Terbentuknya Indonesia yang memiliki banyak sejarah dapat dipelajari dengan cara menarik di Museum Sri Baduga. Museum dengan berbagai macam aspek sejarah serta memiliki lebih dari 6.000 koleksi dan penjelasan peninggalan sejarah ini terletak di Kota Bandung, Jawa Barat. Museum yang menjadi saksi dari perjalanan panjang sejarah Nusantara memiliki koleksi dari sejarah alat transaksi yang terjadi selama masa prasejarah hingga masa mata uang Republik Indonesia saat ini. Salah satu hal yang menarik adalah terdapat alat transaksi atau alat tukar pada masa Hindia-Belanda.
Apa saja satuan nilai mata uang pada masa Hindia Belanda?
Pada akhir abad ke-16, Armada kapal dagang Belanda mendarat di Pulau Jawa. Pada tahun 1602 mereka mendirikan persekutuan dagang di Hindia-Timur, dikenal dengan nama VOC (Vereenigde Oost -Indische Compagnie) atau Kompeni Belanda. Pada masa ini beredar berbagai mata uang dengan satuan nilai seperti, dukat/ducatoon, duit/duyit, stuiver, gulden, dan sebagainya yang tercetak dipropinsi baik itu negeri belanda ataupun Indonesia, terutama di Batavia.
Sebelum menjadi Indonesia, Indonesia disebut dengan sebutan Hindia-Belanda, dimana Hindia-Belanda ini sangatlah penting bagi Kerajaan Belanda, karena merupakan koloni yang besar. Pada masa ini pertukaran ekonomi dan kebijakan kolonial sangatlah bergantung kepada mata uang. Di Museum Sri Baduga terdapat mata uang tersebut yang dapat dijadikan sarana pembelajaran bahkan dapat dijadikan bukti fisik perjalanan Indonesia menuju kemerdekaan.
Terdapat dua jenis mata uang Hindia-Belanda, yaitu koin dan kertas. Simbol -- simbol kolonial terdapat pada mata uang kertas dan koin logam ataupun tembaga. Dari mata uang ini kita dapat melihat gambaran tentang kekayaan budaya dan sejarah pada masa itu. Terdapat tokoh -- tokoh Penguasa Belanda dan simbol -- simbol kekuasaan pada beberapa mata uang koin, dan juga terdapat cerminan kehidupan Masyarakat Hindia-Belanda pada koin lainnya.
Beberapa mata uang menampilkan lambang kekuasaan Belanda dan mencitrakan keunggulan mereka. Oleh karena itu, mata uang tidak hanya berfungsi sebagai alat tukar, ataupun indentitas mata uang tersebut tetapi dapat di jadikan alat propaganda bagi para penguasa dan mata uang juga pencerminan dari narasi yang dibuat oleh penguasa pada masa itu.

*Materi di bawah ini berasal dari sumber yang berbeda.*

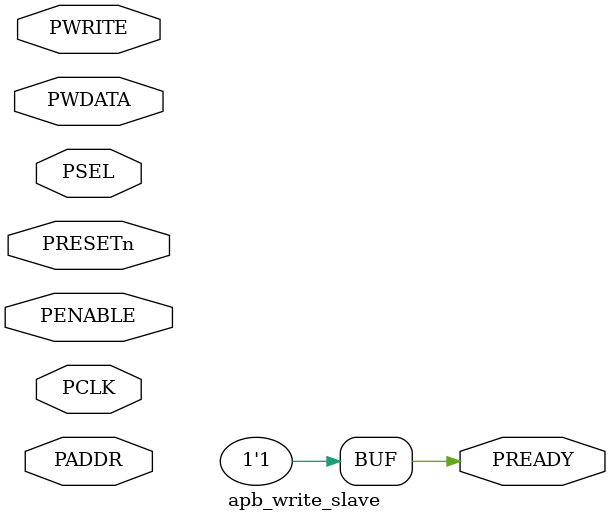
<source format=sv>
module apb_write_slave (
  input logic         PCLK,
  input logic         PRESETn,
  input logic         PSEL,
  input logic         PENABLE,
  input logic         PWRITE,
  input logic [31:0]  PADDR,
  input logic [31:0]  PWDATA,
  output logic        PREADY
);

  // 256 x 32-bit memory
  logic [31:0] mem [0:255];

  // Simple ready signal (always ready)
  assign PREADY = 1;

  always_ff @(posedge PCLK or negedge PRESETn) begin
    if (!PRESETn) begin
      // Optional reset behavior
      int i;
      for (i = 0; i < 256; i++) begin
        mem[i] <= 32'h0;
      end
    end else begin
      if (PSEL && PENABLE && PWRITE) begin
        // Memory write
        mem[PADDR[9:2]] <= PWDATA; // Assume word-aligned (4-byte)
      end
    end
  end

endmodule

</source>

Menjelang runtuhnya VOC (1799) dibuat uang darurat dari potongan batangan tembaga berbentuk persegi empat yang dicetak di Batavia, disebut uang bank. Beberapa satuan mata uang yang beredar lainnya adalah gulden dan sen, dengan istilah ringgit (5 Gulden/Rupiah). Selain uang logam dicetak pula uang kertas keluaran De Javasche Bank; inilah bank pertama yang berdiri di Indonesia pada abad ke-19, sekrang menjadi Bank Indonesia. Kemudian pemerintah Hindia-Belanda berusaha mengisi kas dengan berbagai cara, antara lain menjual beberapa lahan tanah kepada perusahaan (swasta) yang membuka usaha perkebunan. Pemilik perkebunan selain orang Belanda sendiri juga orang-orang asing seperti Cina, Arab, Jerman, Inggris, Perancis dan Jepang yang memiliki perkebunan teh, kopi, tembakau, tebu, dan karet. Untuk membayar gaji buruh yang bekerja di perkebunannya, mereka menciptakan uang yang disebut token perkebunan, semacam alat tukar yang hanya beredar dan berlaku di tempat tertentu, seperti token untuk perkebunan teh, token untuk perkebunan tembakau, dan sebagainya. Bahan dari token perkebunan sangat unik, yaitu selain logam dan bambu.
Kesimpulan
Mata Uang yang digunakan pada masa Hindia Belanda tidak menggunakan satu mata uang untuk diedarkan dan hanya berlaku di tempat tertentu. Dikeluarkannya beberapa satuan mata uang juga dikarenakan sebagai langkah VOC untuk mempertahankan  serikat mereka. Sehingga dengan kertas dan logam, kita dapat mengetahui bagaimana kehidupan yang terjadi pada masa dimana mata uang tersebut.